What is required =>
Begin at the top of the records below and print each line exactly until the line containing "(dashed_line_dash_ratio 12.000000)" has been printed; any pictures are to be left out.

START Information supplied

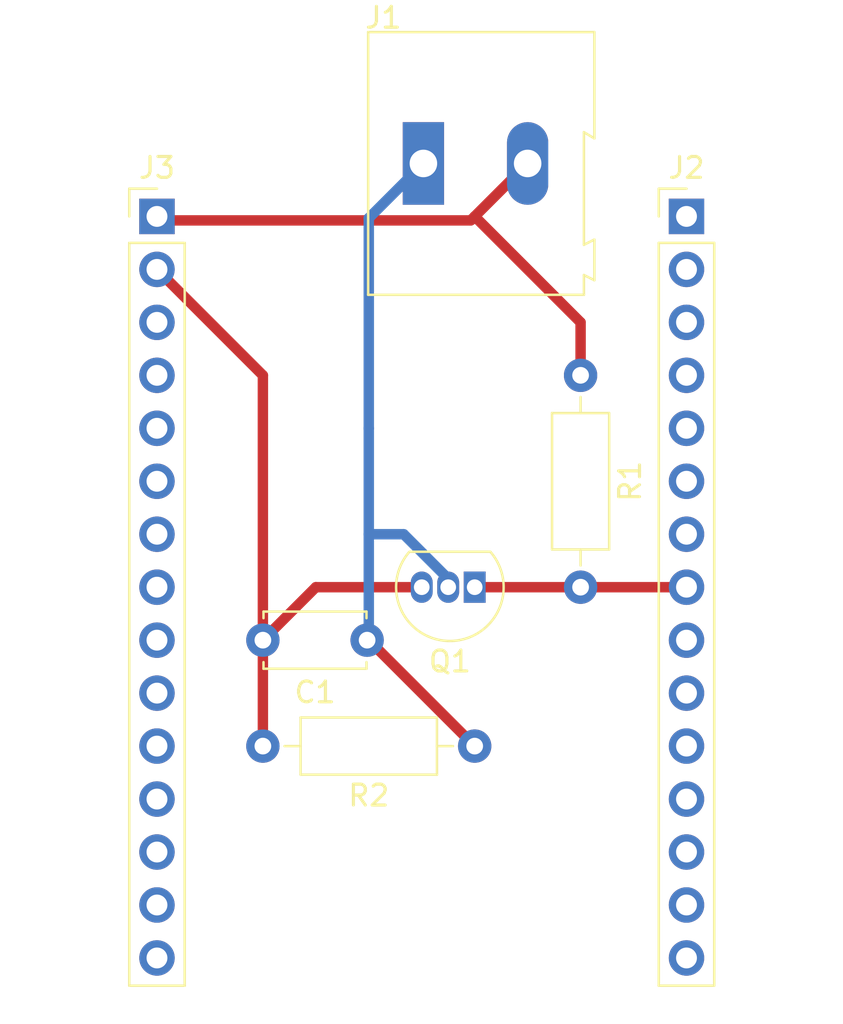
<source format=kicad_pcb>
(kicad_pcb (version 20221018) (generator pcbnew)

  (general
    (thickness 1.6)
  )

  (paper "A4")
  (layers
    (0 "F.Cu" signal)
    (31 "B.Cu" signal)
    (32 "B.Adhes" user "B.Adhesive")
    (33 "F.Adhes" user "F.Adhesive")
    (34 "B.Paste" user)
    (35 "F.Paste" user)
    (36 "B.SilkS" user "B.Silkscreen")
    (37 "F.SilkS" user "F.Silkscreen")
    (38 "B.Mask" user)
    (39 "F.Mask" user)
    (40 "Dwgs.User" user "User.Drawings")
    (41 "Cmts.User" user "User.Comments")
    (42 "Eco1.User" user "User.Eco1")
    (43 "Eco2.User" user "User.Eco2")
    (44 "Edge.Cuts" user)
    (45 "Margin" user)
    (46 "B.CrtYd" user "B.Courtyard")
    (47 "F.CrtYd" user "F.Courtyard")
    (48 "B.Fab" user)
    (49 "F.Fab" user)
    (50 "User.1" user)
    (51 "User.2" user)
    (52 "User.3" user)
    (53 "User.4" user)
    (54 "User.5" user)
    (55 "User.6" user)
    (56 "User.7" user)
    (57 "User.8" user)
    (58 "User.9" user)
  )

  (setup
    (pad_to_mask_clearance 0)
    (pcbplotparams
      (layerselection 0x00010fc_ffffffff)
      (plot_on_all_layers_selection 0x0000000_00000000)
      (disableapertmacros false)
      (usegerberextensions false)
      (usegerberattributes true)
      (usegerberadvancedattributes true)
      (creategerberjobfile true)
      (dashed_line_dash_ratio 12.000000)
      (dashed_line_gap_ratio 3.000000)
      (svgprecision 4)
      (plotframeref false)
      (viasonmask false)
      (mode 1)
      (useauxorigin false)
      (hpglpennumber 1)
      (hpglpenspeed 20)
      (hpglpendiameter 15.000000)
      (dxfpolygonmode true)
      (dxfimperialunits true)
      (dxfusepcbnewfont true)
      (psnegative false)
      (psa4output false)
      (plotreference true)
      (plotvalue true)
      (plotinvisibletext false)
      (sketchpadsonfab false)
      (subtractmaskfromsilk false)
      (outputformat 1)
      (mirror false)
      (drillshape 1)
      (scaleselection 1)
      (outputdirectory "")
    )
  )

  (net 0 "")
  (net 1 "Net-(J1-Pin_1)")
  (net 2 "GND")
  (net 3 "+3.3V")
  (net 4 "unconnected-(J2-Pin_1-Pad1)")
  (net 5 "unconnected-(J2-Pin_2-Pad2)")
  (net 6 "unconnected-(J2-Pin_3-Pad3)")
  (net 7 "unconnected-(J2-Pin_4-Pad4)")
  (net 8 "unconnected-(J2-Pin_5-Pad5)")
  (net 9 "unconnected-(J2-Pin_6-Pad6)")
  (net 10 "unconnected-(J2-Pin_7-Pad7)")
  (net 11 "Net-(J2-Pin_8)")
  (net 12 "unconnected-(J2-Pin_9-Pad9)")
  (net 13 "unconnected-(J2-Pin_10-Pad10)")
  (net 14 "unconnected-(J2-Pin_11-Pad11)")
  (net 15 "unconnected-(J2-Pin_12-Pad12)")
  (net 16 "unconnected-(J2-Pin_13-Pad13)")
  (net 17 "unconnected-(J2-Pin_14-Pad14)")
  (net 18 "unconnected-(J2-Pin_15-Pad15)")
  (net 19 "unconnected-(J3-Pin_3-Pad3)")
  (net 20 "unconnected-(J3-Pin_4-Pad4)")
  (net 21 "unconnected-(J3-Pin_5-Pad5)")
  (net 22 "unconnected-(J3-Pin_6-Pad6)")
  (net 23 "unconnected-(J3-Pin_7-Pad7)")
  (net 24 "unconnected-(J3-Pin_8-Pad8)")
  (net 25 "unconnected-(J3-Pin_9-Pad9)")
  (net 26 "unconnected-(J3-Pin_10-Pad10)")
  (net 27 "unconnected-(J3-Pin_11-Pad11)")
  (net 28 "unconnected-(J3-Pin_12-Pad12)")
  (net 29 "unconnected-(J3-Pin_13-Pad13)")
  (net 30 "unconnected-(J3-Pin_14-Pad14)")
  (net 31 "unconnected-(J3-Pin_15-Pad15)")

  (footprint "Resistor_THT:R_Axial_DIN0207_L6.3mm_D2.5mm_P10.16mm_Horizontal" (layer "F.Cu") (at 167.64 86.36 -90))

  (footprint "Capacitor_THT:C_Disc_D4.7mm_W2.5mm_P5.00mm" (layer "F.Cu") (at 157.4 99.06 180))

  (footprint "Connector_PinHeader_2.54mm:PinHeader_1x15_P2.54mm_Vertical" (layer "F.Cu") (at 172.72 78.74))

  (footprint "Package_TO_SOT_THT:TO-92L_Inline" (layer "F.Cu") (at 162.56 96.52 180))

  (footprint "Resistor_THT:R_Axial_DIN0207_L6.3mm_D2.5mm_P10.16mm_Horizontal" (layer "F.Cu") (at 162.56 104.14 180))

  (footprint "Connector_PinHeader_2.54mm:PinHeader_1x15_P2.54mm_Vertical" (layer "F.Cu") (at 147.32 78.74))

  (footprint "TerminalBlock:TerminalBlock_Altech_AK300-2_P5.00mm" (layer "F.Cu") (at 160.1 76.2))

  (segment (start 162.56 104.14) (end 157.48 99.06) (width 0.5) (layer "F.Cu") (net 1) (tstamp 6af7371f-f3d4-4628-94f0-7038677f2234))
  (segment (start 157.48 99.06) (end 157.4 99.06) (width 0.5) (layer "F.Cu") (net 1) (tstamp d4268144-8025-4f42-b3a9-9a391fe066b6))
  (segment (start 157.48 88.9) (end 157.48 78.82) (width 0.5) (layer "B.Cu") (net 1) (tstamp 0905f3fa-6a77-4174-a194-96b4f55b5a2f))
  (segment (start 157.48 99.06) (end 157.48 88.9) (width 0.5) (layer "B.Cu") (net 1) (tstamp 0914236a-bb4e-4d34-ad15-cfdc8452228b))
  (segment (start 157.48 78.82) (end 157.48 93.98) (width 0.25) (layer "B.Cu") (net 1) (tstamp 1f737701-23d9-44c8-9f95-efc6cd210e0c))
  (segment (start 157.48 93.98) (end 159.154569 93.98) (width 0.5) (layer "B.Cu") (net 1) (tstamp 23059706-1025-4531-a96f-4b1413bcc788))
  (segment (start 161.29 96.115431) (end 161.29 96.52) (width 0.5) (layer "B.Cu") (net 1) (tstamp 297b7801-0670-41d9-bff1-bc5cf06b1aaa))
  (segment (start 159.154569 93.98) (end 161.29 96.115431) (width 0.5) (layer "B.Cu") (net 1) (tstamp 5e568939-943e-4998-aecf-8fc5a788008a))
  (segment (start 157.4 99.06) (end 157.48 99.06) (width 0.5) (layer "B.Cu") (net 1) (tstamp 7495c201-faa5-49c4-9df3-adf288758105))
  (segment (start 157.48 78.82) (end 160.1 76.2) (width 0.5) (layer "B.Cu") (net 1) (tstamp 8a26f587-d4a7-4b46-b960-7a7f0b71a7a8))
  (segment (start 154.94 96.52) (end 160.015 96.52) (width 0.5) (layer "F.Cu") (net 2) (tstamp 2a3a1731-78ea-42d2-be3c-98527faaa170))
  (segment (start 152.4 99.06) (end 152.4 104.14) (width 0.5) (layer "F.Cu") (net 2) (tstamp 5137e451-e22c-4a68-bd83-3ff9a43a7c81))
  (segment (start 152.4 99.06) (end 154.94 96.52) (width 0.5) (layer "F.Cu") (net 2) (tstamp 6070b62b-58dc-4958-980a-57edf6ead4d1))
  (segment (start 147.32 81.28) (end 152.4 86.36) (width 0.5) (layer "F.Cu") (net 2) (tstamp d4e603f1-4bd3-4aa9-b73e-2e3446859f77))
  (segment (start 152.4 86.36) (end 152.4 99.06) (width 0.5) (layer "F.Cu") (net 2) (tstamp f6f5af27-c44f-4654-ab15-05ba039e9c17))
  (segment (start 147.32 78.74) (end 147.51 78.93) (width 0.5) (layer "F.Cu") (net 3) (tstamp 1ce05812-dc9c-470d-aa7b-fec22e85492c))
  (segment (start 162.37 78.93) (end 162.56 78.74) (width 0.5) (layer "F.Cu") (net 3) (tstamp 3040d803-50cf-4696-a94b-ecec57ec617d))
  (segment (start 162.56 78.74) (end 165.1 76.2) (width 0.5) (layer "F.Cu") (net 3) (tstamp 7138a73b-328e-41f8-82af-f61a9a590378))
  (segment (start 167.64 83.82) (end 162.56 78.74) (width 0.5) (layer "F.Cu") (net 3) (tstamp cb44e99a-8895-4c3c-b696-e71e55e46266))
  (segment (start 147.51 78.93) (end 162.37 78.93) (width 0.5) (layer "F.Cu") (net 3) (tstamp f8431f73-72b9-44aa-9d2e-e100b4750166))
  (segment (start 167.64 86.36) (end 167.64 83.82) (width 0.5) (layer "F.Cu") (net 3) (tstamp f99daea0-2739-47ba-b373-dfb527391458))
  (segment (start 167.64 96.52) (end 162.565 96.52) (width 0.5) (layer "F.Cu") (net 11) (tstamp fb52e8eb-795c-41c4-bbc6-2e16341e68bc))
  (segment (start 167.64 96.52) (end 172.72 96.52) (width 0.5) (layer "F.Cu") (net 11) (tstamp fb659025-7f8f-4c25-a926-80b81ccd333a))

)

</source>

END Information supplied

Output for this task =>
<source format=kicad_pcb>
(kicad_pcb (version 20221018) (generator pcbnew)

  (general
    (thickness 1.6)
  )

  (paper "A4")
  (layers
    (0 "F.Cu" signal)
    (31 "B.Cu" signal)
    (32 "B.Adhes" user "B.Adhesive")
    (33 "F.Adhes" user "F.Adhesive")
    (34 "B.Paste" user)
    (35 "F.Paste" user)
    (36 "B.SilkS" user "B.Silkscreen")
    (37 "F.SilkS" user "F.Silkscreen")
    (38 "B.Mask" user)
    (39 "F.Mask" user)
    (40 "Dwgs.User" user "User.Drawings")
    (41 "Cmts.User" user "User.Comments")
    (42 "Eco1.User" user "User.Eco1")
    (43 "Eco2.User" user "User.Eco2")
    (44 "Edge.Cuts" user)
    (45 "Margin" user)
    (46 "B.CrtYd" user "B.Courtyard")
    (47 "F.CrtYd" user "F.Courtyard")
    (48 "B.Fab" user)
    (49 "F.Fab" user)
    (50 "User.1" user)
    (51 "User.2" user)
    (52 "User.3" user)
    (53 "User.4" user)
    (54 "User.5" user)
    (55 "User.6" user)
    (56 "User.7" user)
    (57 "User.8" user)
    (58 "User.9" user)
  )

  (setup
    (pad_to_mask_clearance 0)
    (pcbplotparams
      (layerselection 0x00010fc_ffffffff)
      (plot_on_all_layers_selection 0x0000000_00000000)
      (disableapertmacros false)
      (usegerberextensions false)
      (usegerberattributes true)
      (usegerberadvancedattributes true)
      (creategerberjobfile true)
      (dashed_line_dash_ratio 12.000000)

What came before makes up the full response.